En 2030, ma mère avait réussi à acheter un petit deux-pièces dans le XV-ième arrondissement, rue de la Croix-Nivert. Le dôme des Invalides apparaissait au loin sur la gauche de notre petit balcon. Depuis, la banque où elle avait contracté le crédit avait fait faillite mais personne ne nous réclamait plus rien et personne ne nous avait délogées non plus. Paris était surpeuplé, souvent plusieurs familles s’entassaient dans le même appartement. L’été, la ville devenait un four irrespirable. Le métier de ma mère lui permettait de s’éloigner de la capitale à cette période. Nous prenions l’un des rares trains qui circulaient encore. On devait se contenter d’un siège pour deux, quand nous n’étions pas entassées dans les allées. Mes grands-parents venaient nous chercher à la gare avec leur vieille voiture électrique. Ils étaient pour ainsi dire les seuls privilégiés à disposer encore d’un véhicule. Heureusement ils avaient fait installer au moment de ma naissance des panneaux solaires qui avaient pour l’instant résisté aux tempêtes et fournissaient en journée à peu près assez d’électricité pour leurs besoins personnels, du moins les jours suffisamment ensoleillés. Et nous passions l’été, enfin ce qu’on appelait encore l’été, entre Paimpol et l’île de Bréhat, dans une petite dépendance de la maison de mes grands-parents en pierre et toit d’ardoise comme il se doit, toit qui avait été peint en blanc pour supporter les grosses chaleurs. Pendant ces périodes, les gens fuyaient les villes, et ceux qui n’avaient pas notre chance plantaient des tentes ou fabriquaient des cabanes en forêt, détruisant parfois les arbres pour s’abriter des fortes pluies, et mettant trop souvent le feu à ces havres de verdure qui avaient déjà du mal à s’adapter au climat chaotique. Parfois, pendant de longues semaines, même la Manche était chaude et on ne s’y rendait que le matin, avant la foule. C’était le seul endroit où l’on pouvait se baigner. Il y a belle lurette que toutes les piscines d’Europe n’était remplie qu’exceptionnellement, par l’eau des déluges.

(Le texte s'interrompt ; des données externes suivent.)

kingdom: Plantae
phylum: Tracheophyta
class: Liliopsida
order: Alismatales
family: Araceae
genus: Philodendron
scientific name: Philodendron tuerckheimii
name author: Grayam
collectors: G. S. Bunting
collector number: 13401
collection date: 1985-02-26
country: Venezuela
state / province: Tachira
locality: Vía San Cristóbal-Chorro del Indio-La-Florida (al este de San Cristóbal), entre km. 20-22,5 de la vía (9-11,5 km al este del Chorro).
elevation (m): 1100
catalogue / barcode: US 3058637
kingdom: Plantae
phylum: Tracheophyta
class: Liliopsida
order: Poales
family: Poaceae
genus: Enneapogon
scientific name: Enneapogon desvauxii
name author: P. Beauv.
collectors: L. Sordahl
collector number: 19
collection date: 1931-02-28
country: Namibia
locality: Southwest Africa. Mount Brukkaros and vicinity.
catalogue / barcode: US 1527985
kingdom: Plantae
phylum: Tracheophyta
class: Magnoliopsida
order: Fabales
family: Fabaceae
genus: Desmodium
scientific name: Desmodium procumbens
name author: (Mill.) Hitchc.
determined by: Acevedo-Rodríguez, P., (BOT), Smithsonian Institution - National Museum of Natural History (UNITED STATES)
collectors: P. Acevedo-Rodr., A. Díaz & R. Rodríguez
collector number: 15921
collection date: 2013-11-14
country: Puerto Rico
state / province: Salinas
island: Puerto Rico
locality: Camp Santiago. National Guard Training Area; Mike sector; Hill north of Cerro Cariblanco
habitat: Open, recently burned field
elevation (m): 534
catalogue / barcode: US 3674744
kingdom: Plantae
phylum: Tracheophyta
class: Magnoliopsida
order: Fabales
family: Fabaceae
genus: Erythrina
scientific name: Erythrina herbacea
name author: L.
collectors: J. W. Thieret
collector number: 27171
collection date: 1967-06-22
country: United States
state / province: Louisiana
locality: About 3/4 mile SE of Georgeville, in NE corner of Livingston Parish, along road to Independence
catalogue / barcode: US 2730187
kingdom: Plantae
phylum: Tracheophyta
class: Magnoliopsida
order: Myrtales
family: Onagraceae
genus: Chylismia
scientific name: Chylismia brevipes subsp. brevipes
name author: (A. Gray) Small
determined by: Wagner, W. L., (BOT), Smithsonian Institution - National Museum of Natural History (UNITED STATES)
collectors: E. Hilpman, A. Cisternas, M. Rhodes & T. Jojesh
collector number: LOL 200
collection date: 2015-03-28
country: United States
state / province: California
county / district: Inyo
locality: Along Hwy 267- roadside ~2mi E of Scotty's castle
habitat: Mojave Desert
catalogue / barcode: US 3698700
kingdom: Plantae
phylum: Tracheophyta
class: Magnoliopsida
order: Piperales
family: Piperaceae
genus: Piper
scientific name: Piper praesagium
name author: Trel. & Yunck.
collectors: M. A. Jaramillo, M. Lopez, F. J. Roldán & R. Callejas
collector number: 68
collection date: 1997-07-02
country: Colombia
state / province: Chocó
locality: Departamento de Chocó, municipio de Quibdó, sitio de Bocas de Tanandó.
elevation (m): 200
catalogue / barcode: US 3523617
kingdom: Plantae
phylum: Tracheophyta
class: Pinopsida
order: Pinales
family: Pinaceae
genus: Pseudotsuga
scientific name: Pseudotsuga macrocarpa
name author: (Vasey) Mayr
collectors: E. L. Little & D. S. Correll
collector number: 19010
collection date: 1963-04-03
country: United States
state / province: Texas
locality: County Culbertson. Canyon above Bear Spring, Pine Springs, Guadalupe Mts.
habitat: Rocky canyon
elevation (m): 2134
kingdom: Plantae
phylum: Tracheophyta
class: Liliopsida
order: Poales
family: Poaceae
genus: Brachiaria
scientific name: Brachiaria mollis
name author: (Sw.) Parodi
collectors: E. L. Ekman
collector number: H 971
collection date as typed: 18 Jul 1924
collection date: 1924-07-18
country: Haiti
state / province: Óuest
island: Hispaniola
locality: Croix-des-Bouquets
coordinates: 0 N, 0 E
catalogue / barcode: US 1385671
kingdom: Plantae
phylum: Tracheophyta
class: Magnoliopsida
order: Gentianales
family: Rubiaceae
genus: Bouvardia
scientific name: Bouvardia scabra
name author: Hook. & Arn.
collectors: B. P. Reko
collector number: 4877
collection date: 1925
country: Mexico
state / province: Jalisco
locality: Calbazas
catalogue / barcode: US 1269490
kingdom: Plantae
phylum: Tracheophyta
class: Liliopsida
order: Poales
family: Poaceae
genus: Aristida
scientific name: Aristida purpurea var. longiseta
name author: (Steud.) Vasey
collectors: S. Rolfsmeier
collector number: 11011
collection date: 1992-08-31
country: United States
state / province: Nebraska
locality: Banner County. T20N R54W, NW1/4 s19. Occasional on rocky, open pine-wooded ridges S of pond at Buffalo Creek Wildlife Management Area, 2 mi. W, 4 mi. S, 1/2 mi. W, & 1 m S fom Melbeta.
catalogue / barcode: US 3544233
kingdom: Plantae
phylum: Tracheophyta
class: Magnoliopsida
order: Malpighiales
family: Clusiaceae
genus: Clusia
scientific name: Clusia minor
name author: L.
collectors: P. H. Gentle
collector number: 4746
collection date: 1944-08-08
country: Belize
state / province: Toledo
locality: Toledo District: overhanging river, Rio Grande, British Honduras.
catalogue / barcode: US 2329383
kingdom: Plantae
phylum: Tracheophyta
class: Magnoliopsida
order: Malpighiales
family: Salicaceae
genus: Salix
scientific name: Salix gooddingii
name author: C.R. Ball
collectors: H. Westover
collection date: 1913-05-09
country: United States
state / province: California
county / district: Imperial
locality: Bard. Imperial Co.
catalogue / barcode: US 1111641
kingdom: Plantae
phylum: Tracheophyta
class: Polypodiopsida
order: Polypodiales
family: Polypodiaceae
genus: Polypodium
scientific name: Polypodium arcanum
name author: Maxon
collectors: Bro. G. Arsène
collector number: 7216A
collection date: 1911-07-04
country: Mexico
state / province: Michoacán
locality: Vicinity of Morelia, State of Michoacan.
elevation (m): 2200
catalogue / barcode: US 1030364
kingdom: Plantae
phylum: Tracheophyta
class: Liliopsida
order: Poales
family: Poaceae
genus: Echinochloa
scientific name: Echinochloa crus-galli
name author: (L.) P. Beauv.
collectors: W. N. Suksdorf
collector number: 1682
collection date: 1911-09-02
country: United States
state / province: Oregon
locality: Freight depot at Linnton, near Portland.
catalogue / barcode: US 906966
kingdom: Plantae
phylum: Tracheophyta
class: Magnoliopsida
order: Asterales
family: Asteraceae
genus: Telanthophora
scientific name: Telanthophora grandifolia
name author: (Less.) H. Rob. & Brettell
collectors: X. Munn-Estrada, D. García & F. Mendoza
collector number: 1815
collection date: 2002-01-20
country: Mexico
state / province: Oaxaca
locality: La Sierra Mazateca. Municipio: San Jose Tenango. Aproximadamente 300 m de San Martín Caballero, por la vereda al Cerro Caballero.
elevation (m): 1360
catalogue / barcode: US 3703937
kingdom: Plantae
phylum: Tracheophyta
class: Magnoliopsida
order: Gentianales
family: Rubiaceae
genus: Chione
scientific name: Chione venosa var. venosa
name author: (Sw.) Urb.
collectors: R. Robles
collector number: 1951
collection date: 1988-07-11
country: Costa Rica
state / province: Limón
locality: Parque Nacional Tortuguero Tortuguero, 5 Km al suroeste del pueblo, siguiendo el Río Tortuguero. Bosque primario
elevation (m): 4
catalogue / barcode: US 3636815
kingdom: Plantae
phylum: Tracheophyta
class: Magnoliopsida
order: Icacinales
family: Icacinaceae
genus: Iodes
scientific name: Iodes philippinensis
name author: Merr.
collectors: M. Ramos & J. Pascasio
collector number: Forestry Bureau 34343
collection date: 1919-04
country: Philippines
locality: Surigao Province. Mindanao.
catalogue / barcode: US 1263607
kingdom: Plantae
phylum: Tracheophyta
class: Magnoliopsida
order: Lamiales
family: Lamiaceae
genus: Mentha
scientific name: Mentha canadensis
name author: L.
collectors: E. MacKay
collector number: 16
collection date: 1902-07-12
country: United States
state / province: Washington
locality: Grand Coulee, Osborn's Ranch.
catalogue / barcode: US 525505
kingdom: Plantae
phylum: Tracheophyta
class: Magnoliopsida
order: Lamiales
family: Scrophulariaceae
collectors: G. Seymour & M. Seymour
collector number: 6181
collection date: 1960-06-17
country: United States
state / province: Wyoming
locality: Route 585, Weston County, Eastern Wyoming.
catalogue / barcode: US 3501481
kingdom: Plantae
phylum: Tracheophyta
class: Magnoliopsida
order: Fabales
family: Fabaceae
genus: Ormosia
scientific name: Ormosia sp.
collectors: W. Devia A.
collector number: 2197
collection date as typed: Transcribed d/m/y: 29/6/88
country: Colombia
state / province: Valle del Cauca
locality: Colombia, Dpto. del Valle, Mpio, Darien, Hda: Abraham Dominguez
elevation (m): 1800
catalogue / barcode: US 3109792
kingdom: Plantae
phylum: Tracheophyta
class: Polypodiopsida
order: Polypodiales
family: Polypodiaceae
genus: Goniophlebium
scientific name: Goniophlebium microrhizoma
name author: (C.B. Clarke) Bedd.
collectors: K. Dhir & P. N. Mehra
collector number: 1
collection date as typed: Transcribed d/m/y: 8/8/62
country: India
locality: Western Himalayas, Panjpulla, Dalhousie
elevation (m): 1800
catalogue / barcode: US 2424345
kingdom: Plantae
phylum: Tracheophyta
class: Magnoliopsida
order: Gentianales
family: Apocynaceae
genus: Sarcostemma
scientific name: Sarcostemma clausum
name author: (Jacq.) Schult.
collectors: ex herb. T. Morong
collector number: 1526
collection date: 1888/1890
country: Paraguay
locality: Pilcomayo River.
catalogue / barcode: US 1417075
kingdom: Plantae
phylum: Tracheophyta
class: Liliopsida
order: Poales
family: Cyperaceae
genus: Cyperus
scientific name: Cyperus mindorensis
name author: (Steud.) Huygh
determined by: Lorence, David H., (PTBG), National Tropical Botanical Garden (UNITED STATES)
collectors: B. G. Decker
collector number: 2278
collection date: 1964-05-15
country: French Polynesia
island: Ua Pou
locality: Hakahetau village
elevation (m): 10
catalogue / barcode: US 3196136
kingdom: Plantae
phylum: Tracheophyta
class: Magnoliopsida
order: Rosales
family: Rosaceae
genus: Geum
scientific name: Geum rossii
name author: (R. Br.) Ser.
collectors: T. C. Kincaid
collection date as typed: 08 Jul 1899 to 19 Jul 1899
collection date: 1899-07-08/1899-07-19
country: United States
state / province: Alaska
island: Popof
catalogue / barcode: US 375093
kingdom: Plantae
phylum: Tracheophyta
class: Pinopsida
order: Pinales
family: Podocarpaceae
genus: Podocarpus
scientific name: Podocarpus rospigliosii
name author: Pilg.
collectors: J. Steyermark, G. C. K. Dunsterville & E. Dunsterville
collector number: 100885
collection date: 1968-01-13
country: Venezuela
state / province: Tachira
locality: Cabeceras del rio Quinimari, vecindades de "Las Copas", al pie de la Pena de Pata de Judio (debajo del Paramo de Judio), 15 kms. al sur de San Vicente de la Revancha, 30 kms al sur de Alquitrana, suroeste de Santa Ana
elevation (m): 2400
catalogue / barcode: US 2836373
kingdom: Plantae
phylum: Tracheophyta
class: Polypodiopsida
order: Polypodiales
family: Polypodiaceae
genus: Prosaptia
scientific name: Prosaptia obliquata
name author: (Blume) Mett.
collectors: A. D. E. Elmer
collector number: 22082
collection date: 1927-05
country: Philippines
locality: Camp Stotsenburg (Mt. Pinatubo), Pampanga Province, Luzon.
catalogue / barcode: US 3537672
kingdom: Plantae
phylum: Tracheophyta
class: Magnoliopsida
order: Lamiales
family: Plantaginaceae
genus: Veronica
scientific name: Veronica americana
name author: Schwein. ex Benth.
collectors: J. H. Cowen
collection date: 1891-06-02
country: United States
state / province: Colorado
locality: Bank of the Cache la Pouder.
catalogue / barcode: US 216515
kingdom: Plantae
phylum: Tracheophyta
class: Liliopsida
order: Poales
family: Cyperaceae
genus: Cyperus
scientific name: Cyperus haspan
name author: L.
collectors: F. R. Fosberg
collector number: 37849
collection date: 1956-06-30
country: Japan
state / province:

Parfois, il arrivait que le froid polaire se déverse sur le nord de la France, paralysant les alimentations énergétiques, nous n’avions alors plus aucun moyen de nous chauffer. La quête d’un peu de chaleur nous jetait alors dans les vieux bus qui irriguaient le sud et nous étions hébergés dans le petit appartement toulousain de Chloé, la sœur de maman. Son logement était au quatrième étage d’une vielle demeure de brique rose et du balcon qui courait sur la façade, on apercevait le pont Saint-Pierre entre les branches des platanes morts de sécheresse. Généralement, même s’il neigeait jusque dans le sud, ça durait moins longtemps, et les variations de températures faisaient tout fondre en quelques heures. Le froid n’avait pas le temps de pénétrer les murs épais, et à quatre ou cinq dans une seule chambre, même sans chauffage on n’était pas frigorifiés. Ces épisodes étaient rares, mais spectaculaires et difficiles à vivre car aucune infrastructure n’était prévue pour ces grands froids. Mon enfance a été ainsi rythmée par nos errances corrélées aux caprices de la météo.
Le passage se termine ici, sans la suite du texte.